Le principe repose sur quatre atouts majeurs. D’abord, le refroidissement naturel, qui permet de limiter la consommation d’énergie. Ensuite, la préservation des ressources en eau douce, en évitant les systèmes de climatisation classiques. Troisièmement, l’intégration avec les énergies renouvelables marines, offrant un modèle plus durable. Enfin, la réduction de la pression sur le foncier côtier, un avantage non négligeable pour les zones densément peuplées.




Les projets pilotes montrent des gains concrets. L’environnement sous-marin, stable en température et pauvre en oxygène, réduit les pannes et prolonge la durée de vie des équipements. L’efficacité énergétique s’en trouve améliorée, notamment grâce à la simplification du refroidissement, souvent responsable de 40 à 50 % de la consommation d’un data center classique.


En Israël


Mais cette approche comporte des défis. La maintenance reste complexe et coûteuse, car il n’est pas possible d’intervenir facilement sur les serveurs immergés. 

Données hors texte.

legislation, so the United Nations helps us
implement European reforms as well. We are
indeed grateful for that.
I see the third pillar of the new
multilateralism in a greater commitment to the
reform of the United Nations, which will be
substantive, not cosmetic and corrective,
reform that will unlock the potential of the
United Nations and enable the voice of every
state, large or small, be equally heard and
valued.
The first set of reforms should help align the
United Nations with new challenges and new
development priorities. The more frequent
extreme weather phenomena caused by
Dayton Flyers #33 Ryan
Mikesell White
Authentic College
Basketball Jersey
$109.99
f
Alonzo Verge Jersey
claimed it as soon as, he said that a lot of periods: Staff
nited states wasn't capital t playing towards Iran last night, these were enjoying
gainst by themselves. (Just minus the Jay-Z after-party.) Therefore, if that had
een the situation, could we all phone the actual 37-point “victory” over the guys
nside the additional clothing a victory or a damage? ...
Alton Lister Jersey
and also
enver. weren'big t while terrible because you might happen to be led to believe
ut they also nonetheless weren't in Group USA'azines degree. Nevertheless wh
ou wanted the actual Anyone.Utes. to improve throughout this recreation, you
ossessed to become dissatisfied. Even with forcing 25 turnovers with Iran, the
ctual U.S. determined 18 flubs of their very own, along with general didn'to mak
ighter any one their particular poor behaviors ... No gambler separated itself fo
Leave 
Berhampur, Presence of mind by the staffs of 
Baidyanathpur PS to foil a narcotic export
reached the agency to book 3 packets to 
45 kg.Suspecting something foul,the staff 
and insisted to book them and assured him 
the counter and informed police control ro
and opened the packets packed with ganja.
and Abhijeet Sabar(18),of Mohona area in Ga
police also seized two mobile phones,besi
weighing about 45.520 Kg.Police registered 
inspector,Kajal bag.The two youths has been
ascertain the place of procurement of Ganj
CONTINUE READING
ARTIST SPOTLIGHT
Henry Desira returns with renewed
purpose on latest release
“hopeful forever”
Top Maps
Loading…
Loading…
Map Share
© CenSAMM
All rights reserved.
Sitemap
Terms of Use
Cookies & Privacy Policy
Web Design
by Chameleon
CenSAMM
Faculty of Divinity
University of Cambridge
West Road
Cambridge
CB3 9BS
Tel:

Les risques environnementaux, bien que limités, existent, tout comme les menaces liées à l’espionnage ou au sabotage. Enfin, le cadre juridique international n’est pas encore pleinement adapté pour encadrer ces infrastructures sous-marines critiques.


Pour Israël, État côtier au cœur d’un axe stratégique Est-Ouest et disposant d’infrastructures numériques avancées, les data centers sous-marins représentent une opportunité à explorer. 



Le littoral israélien abrite déjà des câbles de télécommunication et des installations énergétiques offshore. Ajouter des capacités de calcul et de stockage sous la mer pourrait renforcer la souveraineté numérique du pays tout en rapprochant les infrastructures des utilisateurs


Soue l'eau en Israël


Si ces centres ne remplaceront pas totalement les data centers terrestres, ils pourraient devenir un complément stratégique majeur, croisant enjeux énergétiques, environnementaux et géopolitiques. 




Alors que certains visionnaires, comme Elon Musk, envisagent des data centers dans l’espace pour profiter du soleil et du vide, Israël pourrait trouver dans les profondeurs marines une solution plus réaliste, efficace et souveraine.




Le futur des infrastructures numériques pourrait donc se jouer au fond de la mer plutôt qu’au-dessus des nuages, un choix stratégique qui combine innovation, sécurité et durabilité. Pour un pays dépendant des technologies et soucieux de son autonomie numérique, les data centers sous-marins ne sont plus une simple curiosité mais un véritable levier stratégique pour les années à venir.